▸ Activity
Please report each line of the data below that contains "minor".

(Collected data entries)
[Start of Attachment]

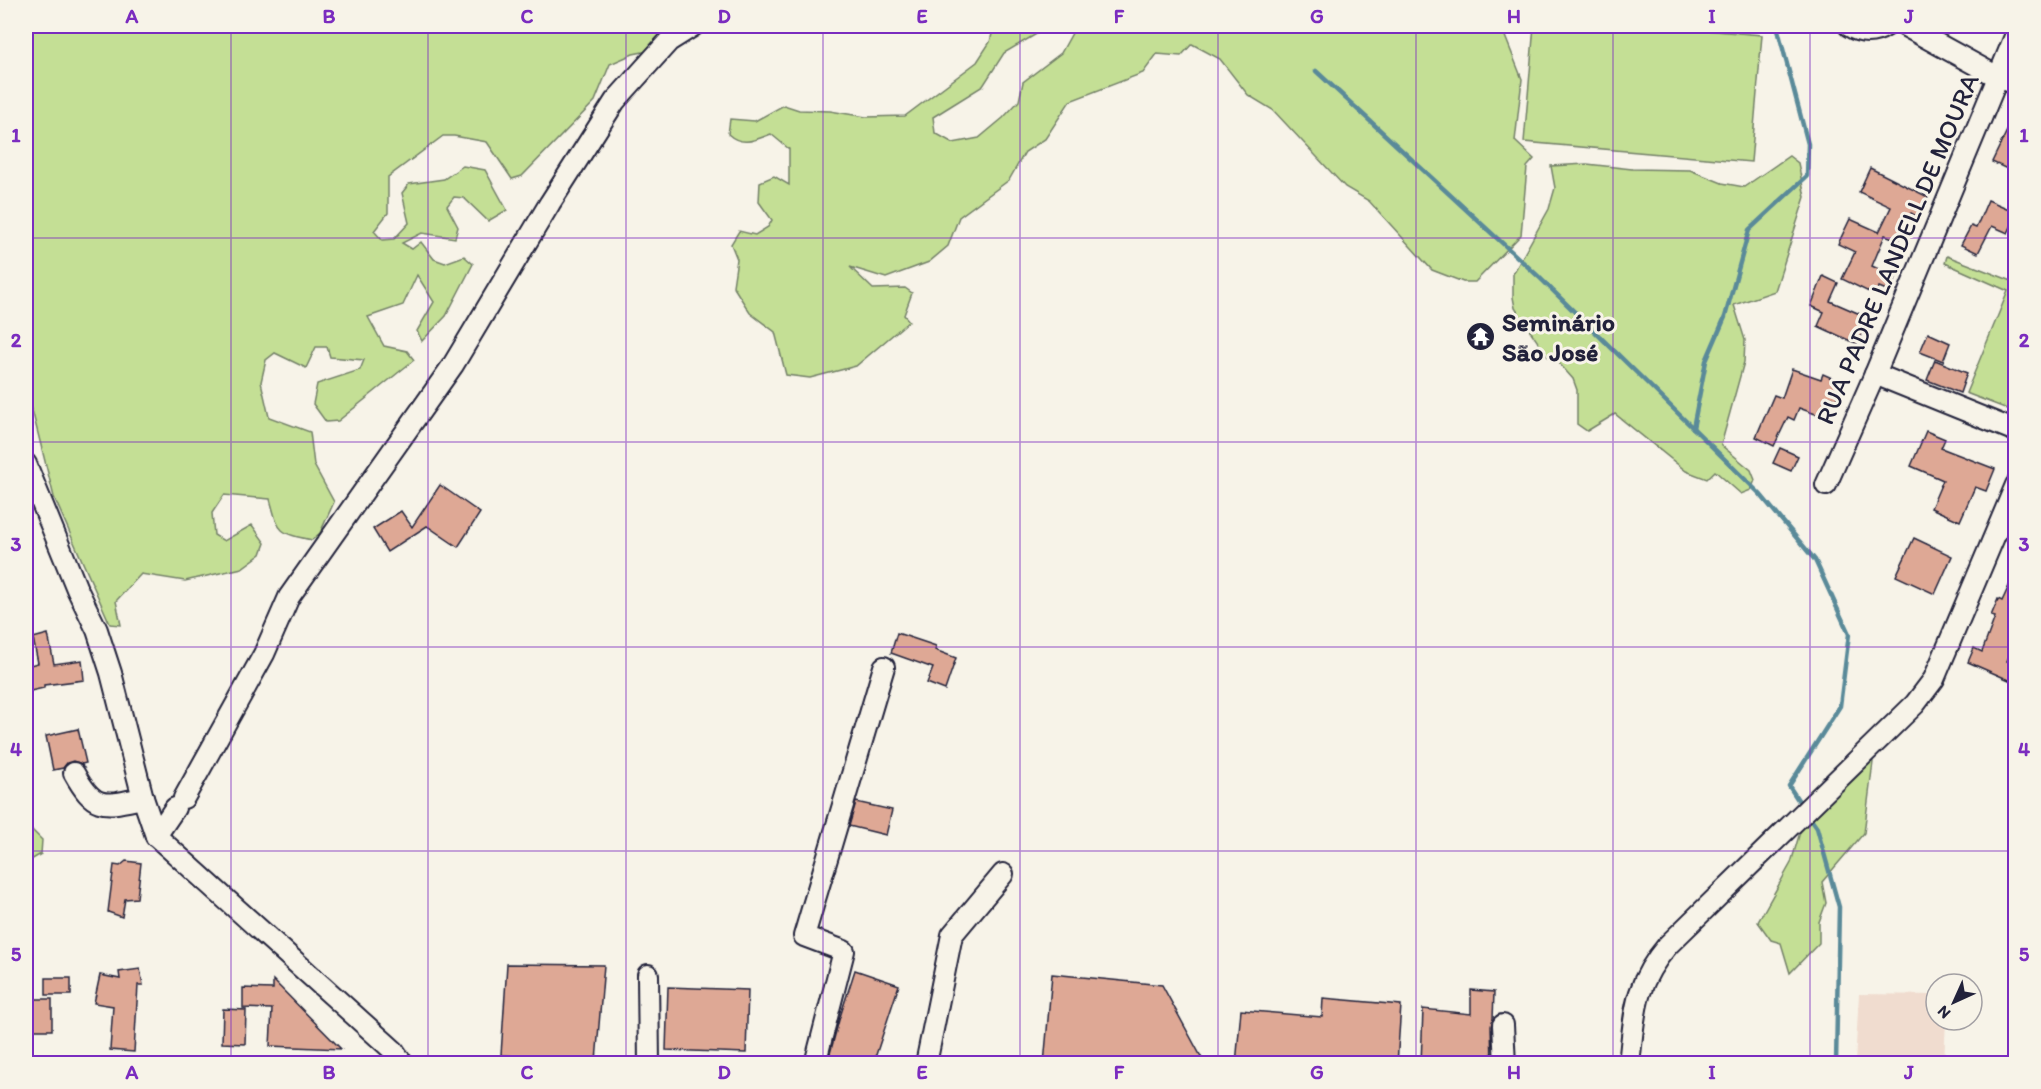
<svg xmlns="http://www.w3.org/2000/svg" width="2041" height="1089" font-family="Itim,sans-serif">
<rect width="100%" height="100%" fill="#f7f3e8"/>
<filter id="ink" filterUnits="userSpaceOnUse"><feTurbulence type="fractalNoise" baseFrequency=".0167" numOctaves="2"/><feDisplacementMap in="SourceGraphic" scale="12" xChannelSelector="R" yChannelSelector="G"/><feConvolveMatrix kernelMatrix="1 2 1 2 8 2 1 2 1" color-interpolation-filters="sRGB"/></filter>
<g filter="url(#ink)">
<polygon fill="#f0dccf" points="1859,994 1936,995 1936,1020 1946,1020 1944,1063 1855,1063"/>
<g fill="#c4df95" stroke="#738068" stroke-width="1.5">
<path d="M 26,26 L 668,26 L 669,28 L 648,51 L 633,54 L 610,64 L 595,101 L 522,176 L 512,179 L 487,142 L 454,136 L 443,136 L 388,177 L 388,213 L 374,231 L 382,240 L 394,239 L 409,223 L 402,193 L 409,184 L 444,179 L 463,166 L 485,170 L 507,210 L 488,221 L 464,198 L 454,197 L 447,206 L 458,227 L 455,238 L 422,233 L 402,243 L 412,249 L 421,242 L 434,259 L 445,263 L 464,256 L 473,264 L 446,316 L 422,341 L 417,331 L 434,302 L 417,275 L 403,305 L 368,317 L 384,346 L 407,351 L 414,360 L 338,421 L 326,422 L 313,404 L 317,384 L 360,370 L 364,360 L 330,357 L 327,347 L 316,347 L 306,368 L 275,353 L 266,360 L 261,382 L 269,417 L 310,432 L 314,465 L 334,502 L 320,533 L 312,540 C 277,533 279,532 270,499 L 224,495 L 212,513 L 214,535 L 224,541 L 252,525 L 265,543 L 261,554 L 242,568 L 185,581 L 141,574 L 116,601 L 121,625 L 110,624 L 54,497 L 26,386 Z"/>
<path d="M 994,26 L 1045,26 L 1045,29 L 1004,53 L 983,86 L 933,117 L 935,133 L 953,143 L 979,138 L 1003,118 L 1019,101 L 1023,82 L 1061,53 L 1076,26 L 1501,26 L 1522,79 L 1515,141 L 1534,159 L 1527,167 L 1521,235 L 1475,282 L 1463,282 L 1432,270 L 1369,201 L 1345,187 L 1273,110 L 1248,95 L 1220,59 L 1192,44 L 1181,56 L 1157,54 L 1143,73 L 1070,101 L 1045,139 L 1025,152 L 1009,180 L 959,217 L 948,246 L 929,262 L 886,278 L 850,267 L 873,289 L 905,288 L 912,293 L 904,315 L 909,321 L 856,366 L 810,378 L 786,375 L 775,332 L 750,313 L 733,286 L 737,259 L 731,244 L 739,231 L 755,235 L 768,227 L 772,220 L 759,202 L 760,182 L 774,176 L 789,185 L 789,149 L 771,134 C 755,140 742,147 728,134 L 730,119 L 755,121 L 784,105 L 799,110 L 830,111 L 866,117 L 905,116 L 977,62 L 990,42 Z"/>
<polygon points="1534,26 1657,26 1762,35 1751,162 1524,142"/>
<polygon points="1789,156 1798,163 1805,197 1775,291 1734,305 1745,340 1744,362 1721,445 1751,470 1755,480 1751,490 1741,494 1715,471 1707,479 1686,471 1615,414 1587,431 1577,424 1577,390 1573,379 1558,362 1547,356 1515,308 1513,297 1513,274 1549,209 1555,188 1551,166 1587,164 1632,169 1690,170 1722,183 1744,187"/>
<polygon points="1947,256 2012,281 2015,275 2015,412 1966,393 2008,291 1945,263"/>
<polygon points="1864,758 1873,762 1864,833 1822,882 1826,903 1819,922 1819,943 1790,973 1781,943 1771,940 1758,922 1791,863 1800,832 1855,763"/>
<polygon points="26,824 42,840 41,854 26,863"/>
</g>
<g fill="none" stroke-linecap="round" stroke-linejoin="round">
<g stroke="#5a8a99" stroke-width="4.5">
<polyline points="1316,71 1539,277 1693,428 1760,494 1815,560 1849,634 1840,706 1789,786 1802,806"/>
<polyline points="1693,428 1706,361 1725,317 1749,230 1807,176 1808,144 1777,26"/>
<polyline points="1808,815 1817,828 1839,907 1836,1064"/>
</g>
</g>
<g fill="#dea895" stroke="#22223b" stroke-width="1.5">
<polygon points="2016,112 2016,173 1992,162"/>
<polygon points="1870,168 1928,197 1918,217 1911,213 1898,240 1885,235 1872,266 1896,277 1889,291 1879,287 1875,295 1842,279 1855,252 1838,244 1850,219 1879,232 1891,207 1859,192"/>
<polygon points="1988,200 2016,212 2016,216 2008,233 1992,226 1978,253 1961,245 1971,226 1976,228"/>
<polygon points="1823,276 1838,283 1830,301 1869,318 1857,344 1818,326 1824,312 1811,306"/>
<polygon points="1928,333 1950,343 1943,361 1920,352"/>
<polygon points="1935,360 1967,373 1960,393 1927,380"/>
<polygon points="1792,369 1821,379 1823,374 1843,383 1836,400 1829,397 1821,416 1799,408 1794,420 1788,417 1774,446 1756,437 1774,395 1782,398"/>
<polygon points="1926,431 1945,439 1941,448 1995,469 1986,491 1975,487 1960,521 1931,508 1943,480 1911,466"/>
<polygon points="1780,448 1798,456 1791,471 1773,463"/>
<polygon points="440,485 480,513 458,547 427,526 387,552 373,529 401,511 412,527"/>
<polygon points="1914,538 1952,556 1935,594 1896,576"/>
<polygon points="2016,571 2016,640 2007,661 2016,664 2016,683 1968,662 1974,648 1982,652 1995,617 1991,616 1998,599 2002,601"/>
<polygon points="897,633 936,646 935,650 956,658 945,690 927,683 933,668 891,653"/>
<polygon points="48,634 54,664 82,660 84,680 44,685 44,688 26,692 26,666 38,663 33,638"/>
<polygon points="78,729 86,763 82,764 73,761 67,763 63,768 53,770 46,736"/>
<polygon points="856,802 892,810 886,835 849,826"/>
<polygon points="126,861 141,863 137,898 125,899 122,917 108,912 114,865 120,866"/>
<polygon points="507,964 604,965 596,1061 501,1055"/>
<polygon points="140,969 143,985 138,985 134,1052 110,1050 113,1006 94,1003 100,975 120,979 119,972"/>
<polygon points="855,970 899,985 873,1064 835,1064 828,1061 839,1020"/>
<polygon points="1052,974 1162,985 1205,1064 1044,1064"/>
<rect x="46" y="978" width="25" height="17"/>
<polygon points="273,980 341,1049 270,1046 272,1009 243,1008 243,988 273,989"/>
<polygon points="668,987 748,990 746,1053 666,1050"/>
<polygon points="1471,990 1494,992 1493,1019 1491,1026 1492,1064 1421,1064 1423,1009 1471,1014"/>
<polygon points="1323,998 1401,1005 1397,1064 1236,1064 1241,1010 1322,1017"/>
<polygon points="30,999 52,999 52,1030 29,1030"/>
<polygon points="223,1009 246,1010 245,1044 222,1043"/>
</g>
<g fill="none" stroke-linecap="round" stroke-linejoin="round">
<defs>
<g id="minor">
<path d="M 1849,26 C 1861,34 1874,34 1886,26"/>
<polyline points="1905,26 1998,77 2016,84"/>
<polyline points="1875,374 2016,431"/>
<polyline points="26,464 77,589 97,630 111,673 143,798 156,836 394,1051 403,1064"/>
<polyline points="1826,485 1875,374 2016,34"/>
<path d="M 74,773 C 95,811 104,806 143,798"/>
<polyline points="184,798 264,654 289,597 453,365 550,203 615,101 669,41 693,26"/>
<polyline points="156,836 175,808"/>
<polyline points="648,975 649,1064"/>
<polyline points="1503,1025 1505,1064"/>
<polyline points="815,1064 844,951 804,936 884,667"/>
<polyline points="926,1064 952,935 1003,874"/>
<path d="M 1629,1064 C 1635,1013 1633,986 1668,945 L 1915,704 L 1934,679 L 2016,485"/>
</g>
</defs>
<use href="#minor" stroke="#22223b" stroke-width="24"/>
<use href="#minor" stroke="#f7f3e8" stroke-width="20"/>
</g>
</g>
<path fill="none" stroke="#7b2cbf" stroke-width="1.5" stroke-opacity="0.55" d="M 231,26 L 231,1064M 428,26 L 428,1064M 626,26 L 626,1064M 823,26 L 823,1064M 1020,26 L 1020,1064M 1218,26 L 1218,1064M 1416,26 L 1416,1064M 1613,26 L 1613,1064M 1810,26 L 1810,1064M 26,238 L 2016,238M 26,442 L 2016,442M 26,647 L 2016,647M 26,851 L 2016,851"/>
<defs>
<symbol id="temple-disc" viewBox="-11 -11 22 22"><circle r="9.5" fill="#22223b" stroke="#f7f3e8"/><path d="M0-6L5-2H3V0L6.5 2.5H4V6H1.5V3h-3V6H-4V2.5H-6.5L-3 0V-2H-5Z" fill="#fff"/></symbol>
</defs>
<g fill-rule="evenodd">
<use href="#temple-disc" x="1464" y="320" width="33" height="33"/>
</g>
<g text-anchor="middle" stroke-width="6" stroke-linejoin="round" paint-order="stroke">
<g font-size="26" fill="#22223b" stroke="#f7f3e8">
<text transform="translate(1897 249) rotate(-67)" y="9">RUA PADRE LANDELL DE MOURA</text>
</g>
<g font-size="26" font-weight="bold" fill="#22223b" stroke="#f7f3e8" text-anchor="start">
<text x="1502" y="331">Seminário<tspan x="1502" dy="30">São José</tspan></text>
</g>
</g>
<rect width="2041" height="1089" fill="none" stroke="#f7f3e8" stroke-width="66"/>
<g transform="translate(1954 1002) rotate(225)"><circle r="28" fill="#f7f3e8" stroke="#a29fa3" stroke-width="1.5"/>
<path d="M0-4.5L10 22L0 15L-10 22Z" fill="#22223b"/>
<text y="-9" font-size="16" font-weight="bold" text-anchor="middle" fill="#22223b">N</text>
</g>
<rect x="33" y="33" width="1975" height="1023" fill="none" stroke="#7b2cbf" stroke-width="2"/>
<g font-size="20" text-anchor="middle" font-weight="bold" fill="#7b2cbf">
<text x="132" y="23">A</text>
<text x="329" y="23">B</text>
<text x="527" y="23">C</text>
<text x="724" y="23">D</text>
<text x="922" y="23">E</text>
<text x="1119" y="23">F</text>
<text x="1317" y="23">G</text>
<text x="1514" y="23">H</text>
<text x="1712" y="23">I</text>
<text x="1909" y="23">J</text>
<text x="16" y="142">1</text>
<text x="2024" y="142">1</text>
<text x="16" y="347">2</text>
<text x="2024" y="347">2</text>
<text x="16" y="551">3</text>
<text x="2024" y="551">3</text>
<text x="16" y="756">4</text>
<text x="2024" y="756">4</text>
<text x="16" y="961">5</text>
<text x="2024" y="961">5</text>
<text x="132" y="1079">A</text>
<text x="329" y="1079">B</text>
<text x="527" y="1079">C</text>
<text x="724" y="1079">D</text>
<text x="922" y="1079">E</text>
<text x="1119" y="1079">F</text>
<text x="1317" y="1079">G</text>
<text x="1514" y="1079">H</text>
<text x="1712" y="1079">I</text>
<text x="1909" y="1079">J</text>
</g>
</svg>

[End of Attachment]

▸ Finished exercise
<g id="minor">
<use href="#minor" stroke="#22223b" stroke-width="24"/>
<use href="#minor" stroke="#f7f3e8" stroke-width="20"/>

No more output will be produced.